*WORK ITEM:* Write out again, exactly, the lines below starting at the one with "l’anatomie du tronc. Le tronc humain est" and ending at the one with "respectant une posture adéquate, réduisant".

(Beginning of MATERIAL FOR THE TASK)

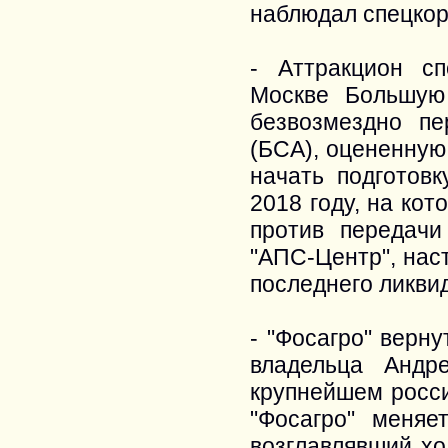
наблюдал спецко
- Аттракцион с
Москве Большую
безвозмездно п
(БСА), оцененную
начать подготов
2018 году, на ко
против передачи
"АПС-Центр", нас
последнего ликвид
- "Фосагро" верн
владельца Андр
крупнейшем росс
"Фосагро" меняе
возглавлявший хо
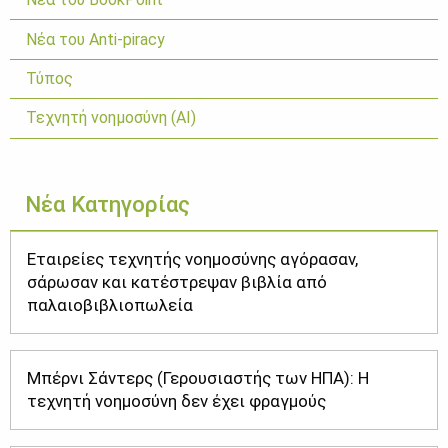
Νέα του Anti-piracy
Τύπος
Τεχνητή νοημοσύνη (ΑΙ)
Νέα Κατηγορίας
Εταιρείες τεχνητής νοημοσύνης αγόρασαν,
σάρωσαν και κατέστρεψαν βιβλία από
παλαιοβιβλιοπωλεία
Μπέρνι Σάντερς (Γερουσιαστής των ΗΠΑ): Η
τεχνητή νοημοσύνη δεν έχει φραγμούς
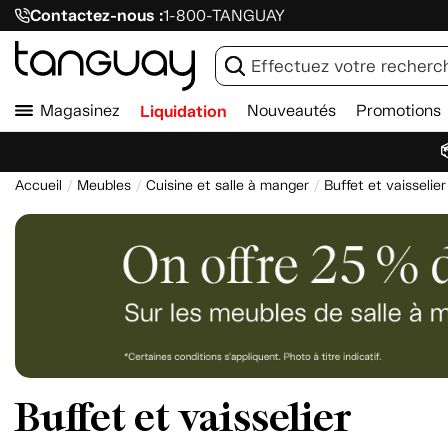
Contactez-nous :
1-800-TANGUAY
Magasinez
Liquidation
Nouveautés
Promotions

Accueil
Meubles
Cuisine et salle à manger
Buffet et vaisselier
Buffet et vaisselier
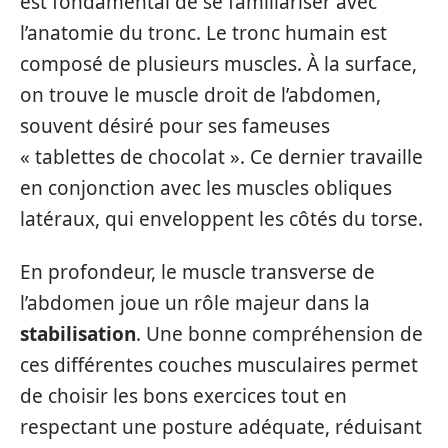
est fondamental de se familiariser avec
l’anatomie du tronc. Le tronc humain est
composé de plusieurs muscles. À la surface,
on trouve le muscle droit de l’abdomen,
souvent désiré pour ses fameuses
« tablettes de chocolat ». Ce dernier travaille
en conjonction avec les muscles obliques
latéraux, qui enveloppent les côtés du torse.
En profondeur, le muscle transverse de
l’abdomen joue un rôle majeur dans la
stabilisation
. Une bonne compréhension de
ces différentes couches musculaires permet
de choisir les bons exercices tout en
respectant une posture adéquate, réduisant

(End of MATERIAL FOR THE TASK)
(Beginning of MATERIAL FOR THE TASK)

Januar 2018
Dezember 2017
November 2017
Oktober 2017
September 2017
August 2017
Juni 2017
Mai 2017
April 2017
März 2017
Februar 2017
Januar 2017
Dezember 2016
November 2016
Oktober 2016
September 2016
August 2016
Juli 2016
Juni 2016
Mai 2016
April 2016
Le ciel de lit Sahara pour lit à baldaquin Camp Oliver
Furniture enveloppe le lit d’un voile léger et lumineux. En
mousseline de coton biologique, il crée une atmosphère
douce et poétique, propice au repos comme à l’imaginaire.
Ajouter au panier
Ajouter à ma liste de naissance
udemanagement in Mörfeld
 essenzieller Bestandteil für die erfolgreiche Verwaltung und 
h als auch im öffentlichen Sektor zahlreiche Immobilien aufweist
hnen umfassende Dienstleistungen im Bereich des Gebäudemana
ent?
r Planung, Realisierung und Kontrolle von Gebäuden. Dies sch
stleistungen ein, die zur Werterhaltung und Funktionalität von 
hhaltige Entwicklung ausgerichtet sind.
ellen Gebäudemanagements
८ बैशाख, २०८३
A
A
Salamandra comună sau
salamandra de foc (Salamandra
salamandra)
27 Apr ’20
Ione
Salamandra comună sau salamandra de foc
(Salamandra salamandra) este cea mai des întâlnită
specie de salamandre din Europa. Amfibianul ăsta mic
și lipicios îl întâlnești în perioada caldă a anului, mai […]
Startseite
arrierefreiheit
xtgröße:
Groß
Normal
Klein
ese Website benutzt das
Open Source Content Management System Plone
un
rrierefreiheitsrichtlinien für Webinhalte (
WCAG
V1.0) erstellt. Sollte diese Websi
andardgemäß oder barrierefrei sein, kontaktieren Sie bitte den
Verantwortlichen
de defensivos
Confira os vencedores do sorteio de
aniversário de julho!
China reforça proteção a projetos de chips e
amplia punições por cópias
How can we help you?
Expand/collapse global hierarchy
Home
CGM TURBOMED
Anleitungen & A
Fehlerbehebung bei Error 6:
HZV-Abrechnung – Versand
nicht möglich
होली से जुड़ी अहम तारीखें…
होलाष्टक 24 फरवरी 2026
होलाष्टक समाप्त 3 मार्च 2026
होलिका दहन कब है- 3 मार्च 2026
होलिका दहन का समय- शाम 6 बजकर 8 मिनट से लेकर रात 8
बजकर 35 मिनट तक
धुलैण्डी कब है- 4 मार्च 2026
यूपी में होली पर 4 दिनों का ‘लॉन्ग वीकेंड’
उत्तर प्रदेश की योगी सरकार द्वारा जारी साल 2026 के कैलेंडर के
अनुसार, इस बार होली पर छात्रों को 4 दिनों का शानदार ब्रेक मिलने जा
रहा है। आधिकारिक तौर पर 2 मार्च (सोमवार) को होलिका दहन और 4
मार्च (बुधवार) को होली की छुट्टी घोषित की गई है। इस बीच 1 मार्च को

(End of MATERIAL FOR THE TASK)

*TASK OUTPUT:*
l’anatomie du tronc. Le tronc humain est
composé de plusieurs muscles. À la surface,
on trouve le muscle droit de l’abdomen,
souvent désiré pour ses fameuses
« tablettes de chocolat ». Ce dernier travaille
en conjonction avec les muscles obliques
latéraux, qui enveloppent les côtés du torse.
En profondeur, le muscle transverse de
l’abdomen joue un rôle majeur dans la
stabilisation
. Une bonne compréhension de
ces différentes couches musculaires permet
de choisir les bons exercices tout en
respectant une posture adéquate, réduisant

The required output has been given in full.